→ Task requirements
From the material below, pull each line containing the string "Spending".
###
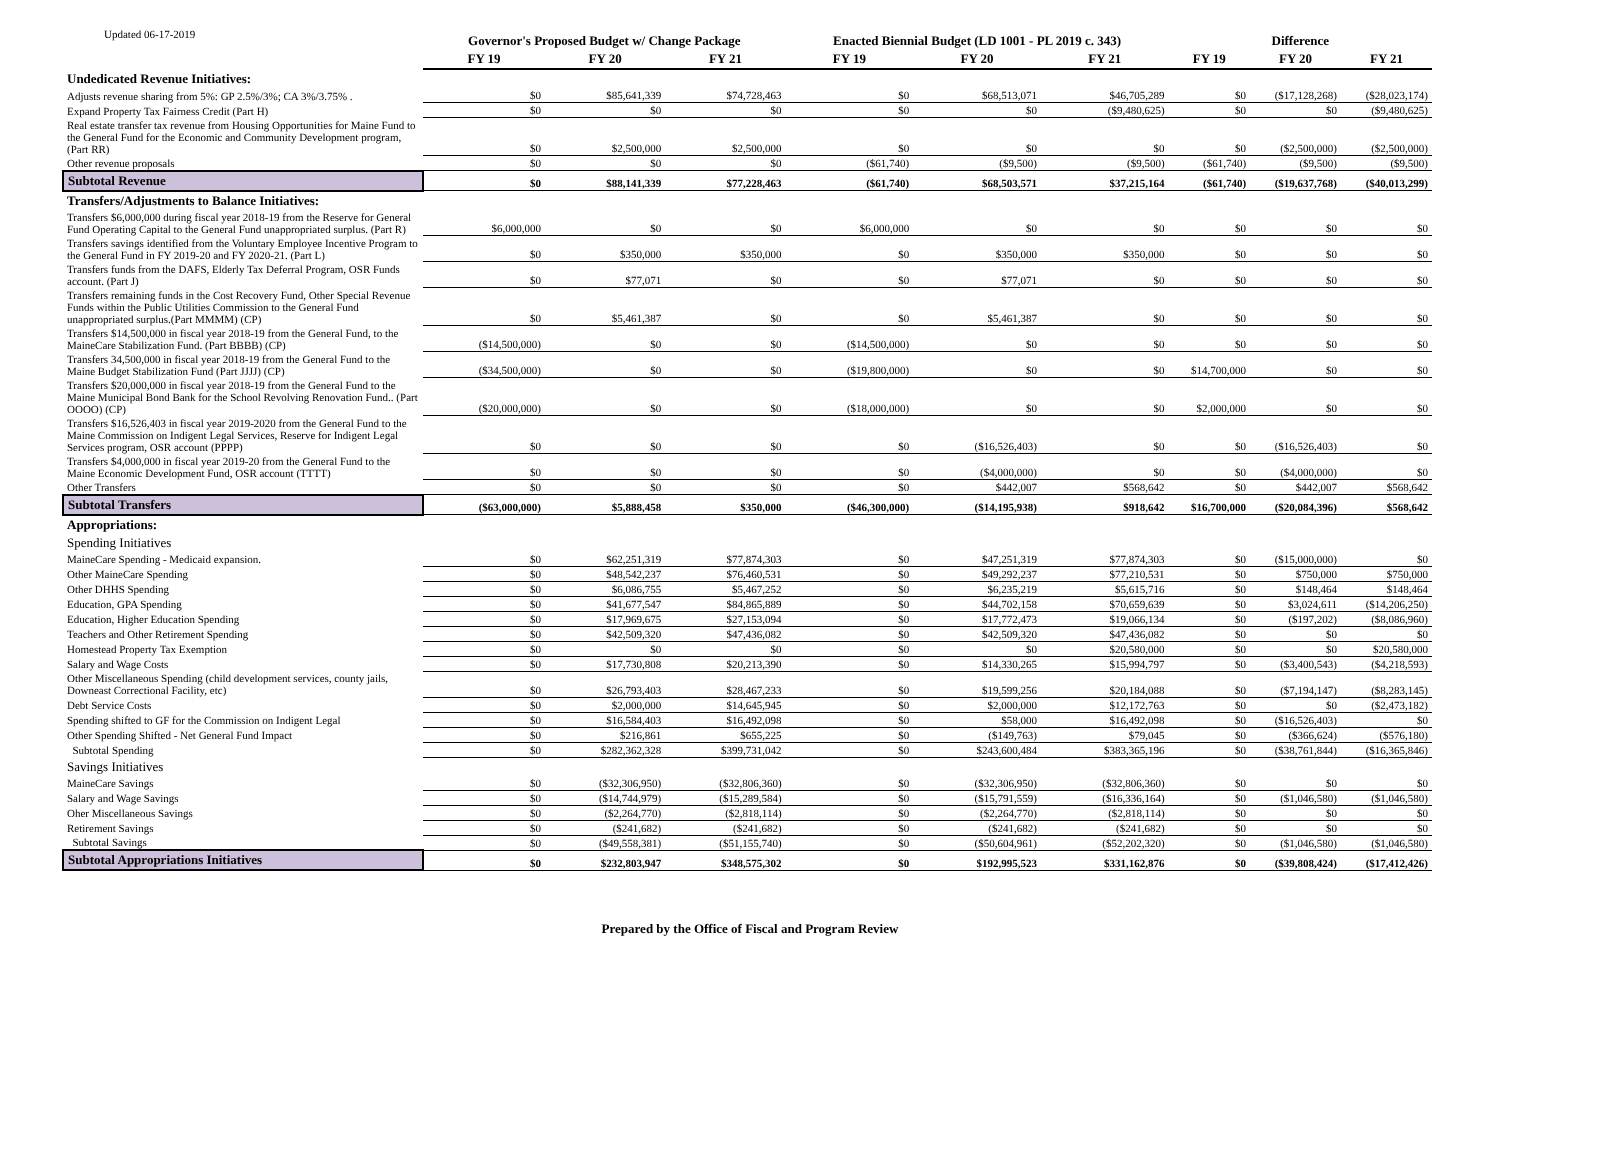Updated 06-17-2019
| | Governor's Proposed Budget w/ Change Package | | | Enacted Biennial Budget (LD 1001 - PL 2019 c. 343) | | | Difference | | |
| --- | --- | --- | --- | --- | --- | --- | --- | --- | --- |
| | FY 19 | FY 20 | FY 21 | FY 19 | FY 20 | FY 21 | FY 19 | FY 20 | FY 21 |
| Undedicated Revenue Initiatives: | | | | | | | | | |
| Adjusts revenue sharing from 5%: GP 2.5%/3%; CA 3%/3.75% . | $0 | $85,641,339 | $74,728,463 | $0 | $68,513,071 | $46,705,289 | $0 | ($17,128,268) | ($28,023,174) |
| Expand Property Tax Fairness Credit (Part H) | $0 | $0 | $0 | $0 | $0 | ($9,480,625) | $0 | $0 | ($9,480,625) |
| Real estate transfer tax revenue from Housing Opportunities for Maine Fund to the General Fund for the Economic and Community Development program, (Part RR) | $0 | $2,500,000 | $2,500,000 | $0 | $0 | $0 | $0 | ($2,500,000) | ($2,500,000) |
| Other revenue proposals | $0 | $0 | $0 | ($61,740) | ($9,500) | ($9,500) | ($61,740) | ($9,500) | ($9,500) |
| Subtotal Revenue | $0 | $88,141,339 | $77,228,463 | ($61,740) | $68,503,571 | $37,215,164 | ($61,740) | ($19,637,768) | ($40,013,299) |
| Transfers/Adjustments to Balance Initiatives: | | | | | | | | | |
| Transfers $6,000,000 during fiscal year 2018-19 from the Reserve for General Fund Operating Capital to the General Fund unappropriated surplus. (Part R) | $6,000,000 | $0 | $0 | $6,000,000 | $0 | $0 | $0 | $0 | $0 |
| Transfers savings identified from the Voluntary Employee Incentive Program to the General Fund in FY 2019-20 and FY 2020-21. (Part L) | $0 | $350,000 | $350,000 | $0 | $350,000 | $350,000 | $0 | $0 | $0 |
| Transfers funds from the DAFS, Elderly Tax Deferral Program, OSR Funds account. (Part J) | $0 | $77,071 | $0 | $0 | $77,071 | $0 | $0 | $0 | $0 |
| Transfers remaining funds in the Cost Recovery Fund, Other Special Revenue Funds within the Public Utilities Commission to the General Fund unappropriated surplus.(Part MMMM) (CP) | $0 | $5,461,387 | $0 | $0 | $5,461,387 | $0 | $0 | $0 | $0 |
| Transfers $14,500,000 in fiscal year 2018-19 from the General Fund, to the MaineCare Stabilization Fund. (Part BBBB) (CP) | ($14,500,000) | $0 | $0 | ($14,500,000) | $0 | $0 | $0 | $0 | $0 |
| Transfers 34,500,000 in fiscal year 2018-19 from the General Fund to the Maine Budget Stabilization Fund (Part JJJJ) (CP) | ($34,500,000) | $0 | $0 | ($19,800,000) | $0 | $0 | $14,700,000 | $0 | $0 |
| Transfers $20,000,000 in fiscal year 2018-19 from the General Fund to the Maine Municipal Bond Bank for the School Revolving Renovation Fund.. (Part OOOO) (CP) | ($20,000,000) | $0 | $0 | ($18,000,000) | $0 | $0 | $2,000,000 | $0 | $0 |
| Transfers $16,526,403 in fiscal year 2019-2020 from the General Fund to the Maine Commission on Indigent Legal Services, Reserve for Indigent Legal Services program, OSR account (PPPP) | $0 | $0 | $0 | $0 | ($16,526,403) | $0 | $0 | ($16,526,403) | $0 |
| Transfers $4,000,000 in fiscal year 2019-20 from the General Fund to the Maine Economic Development Fund, OSR account (TTTT) | $0 | $0 | $0 | $0 | ($4,000,000) | $0 | $0 | ($4,000,000) | $0 |
| Other Transfers | $0 | $0 | $0 | $0 | $442,007 | $568,642 | $0 | $442,007 | $568,642 |
| Subtotal Transfers | ($63,000,000) | $5,888,458 | $350,000 | ($46,300,000) | ($14,195,938) | $918,642 | $16,700,000 | ($20,084,396) | $568,642 |
| Appropriations: | | | | | | | | | |
| Spending Initiatives | | | | | | | | | |
| MaineCare Spending - Medicaid expansion. | $0 | $62,251,319 | $77,874,303 | $0 | $47,251,319 | $77,874,303 | $0 | ($15,000,000) | $0 |
| Other MaineCare Spending | $0 | $48,542,237 | $76,460,531 | $0 | $49,292,237 | $77,210,531 | $0 | $750,000 | $750,000 |
| Other DHHS Spending | $0 | $6,086,755 | $5,467,252 | $0 | $6,235,219 | $5,615,716 | $0 | $148,464 | $148,464 |
| Education, GPA Spending | $0 | $41,677,547 | $84,865,889 | $0 | $44,702,158 | $70,659,639 | $0 | $3,024,611 | ($14,206,250) |
| Education, Higher Education Spending | $0 | $17,969,675 | $27,153,094 | $0 | $17,772,473 | $19,066,134 | $0 | ($197,202) | ($8,086,960) |
| Teachers and Other Retirement Spending | $0 | $42,509,320 | $47,436,082 | $0 | $42,509,320 | $47,436,082 | $0 | $0 | $0 |
| Homestead Property Tax Exemption | $0 | $0 | $0 | $0 | $0 | $20,580,000 | $0 | $0 | $20,580,000 |
| Salary and Wage Costs | $0 | $17,730,808 | $20,213,390 | $0 | $14,330,265 | $15,994,797 | $0 | ($3,400,543) | ($4,218,593) |
| Other Miscellaneous Spending (child development services, county jails, Downeast Correctional Facility, etc) | $0 | $26,793,403 | $28,467,233 | $0 | $19,599,256 | $20,184,088 | $0 | ($7,194,147) | ($8,283,145) |
| Debt Service Costs | $0 | $2,000,000 | $14,645,945 | $0 | $2,000,000 | $12,172,763 | $0 | $0 | ($2,473,182) |
| Spending shifted to GF for the Commission on Indigent Legal | $0 | $16,584,403 | $16,492,098 | $0 | $58,000 | $16,492,098 | $0 | ($16,526,403) | $0 |
| Other Spending Shifted - Net General Fund Impact | $0 | $216,861 | $655,225 | $0 | ($149,763) | $79,045 | $0 | ($366,624) | ($576,180) |
| Subtotal Spending | $0 | $282,362,328 | $399,731,042 | $0 | $243,600,484 | $383,365,196 | $0 | ($38,761,844) | ($16,365,846) |
| Savings Initiatives | | | | | | | | | |
| MaineCare Savings | $0 | ($32,306,950) | ($32,806,360) | $0 | ($32,306,950) | ($32,806,360) | $0 | $0 | $0 |
| Salary and Wage Savings | $0 | ($14,744,979) | ($15,289,584) | $0 | ($15,791,559) | ($16,336,164) | $0 | ($1,046,580) | ($1,046,580) |
| Oher Miscellaneous Savings | $0 | ($2,264,770) | ($2,818,114) | $0 | ($2,264,770) | ($2,818,114) | $0 | $0 | $0 |
| Retirement Savings | $0 | ($241,682) | ($241,682) | $0 | ($241,682) | ($241,682) | $0 | $0 | $0 |
| Subtotal Savings | $0 | ($49,558,381) | ($51,155,740) | $0 | ($50,604,961) | ($52,202,320) | $0 | ($1,046,580) | ($1,046,580) |
| Subtotal Appropriations Initiatives | $0 | $232,803,947 | $348,575,302 | $0 | $192,995,523 | $331,162,876 | $0 | ($39,808,424) | ($17,412,426) |
Prepared by the Office of Fiscal and Program Review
###
→ Solution to this exercise
| Spending Initiatives | | | | | | | | | |
| MaineCare Spending - Medicaid expansion. | $0 | $62,251,319 | $77,874,303 | $0 | $47,251,319 | $77,874,303 | $0 | ($15,000,000) | $0 |
| Other MaineCare Spending | $0 | $48,542,237 | $76,460,531 | $0 | $49,292,237 | $77,210,531 | $0 | $750,000 | $750,000 |
| Other DHHS Spending | $0 | $6,086,755 | $5,467,252 | $0 | $6,235,219 | $5,615,716 | $0 | $148,464 | $148,464 |
| Education, GPA Spending | $0 | $41,677,547 | $84,865,889 | $0 | $44,702,158 | $70,659,639 | $0 | $3,024,611 | ($14,206,250) |
| Education, Higher Education Spending | $0 | $17,969,675 | $27,153,094 | $0 | $17,772,473 | $19,066,134 | $0 | ($197,202) | ($8,086,960) |
| Teachers and Other Retirement Spending | $0 | $42,509,320 | $47,436,082 | $0 | $42,509,320 | $47,436,082 | $0 | $0 | $0 |
| Other Miscellaneous Spending (child development services, county jails, Downeast Correctional Facility, etc) | $0 | $26,793,403 | $28,467,233 | $0 | $19,599,256 | $20,184,088 | $0 | ($7,194,147) | ($8,283,145) |
| Spending shifted to GF for the Commission on Indigent Legal | $0 | $16,584,403 | $16,492,098 | $0 | $58,000 | $16,492,098 | $0 | ($16,526,403) | $0 |
| Other Spending Shifted - Net General Fund Impact | $0 | $216,861 | $655,225 | $0 | ($149,763) | $79,045 | $0 | ($366,624) | ($576,180) |
| Subtotal Spending | $0 | $282,362,328 | $399,731,042 | $0 | $243,600,484 | $383,365,196 | $0 | ($38,761,844) | ($16,365,846) |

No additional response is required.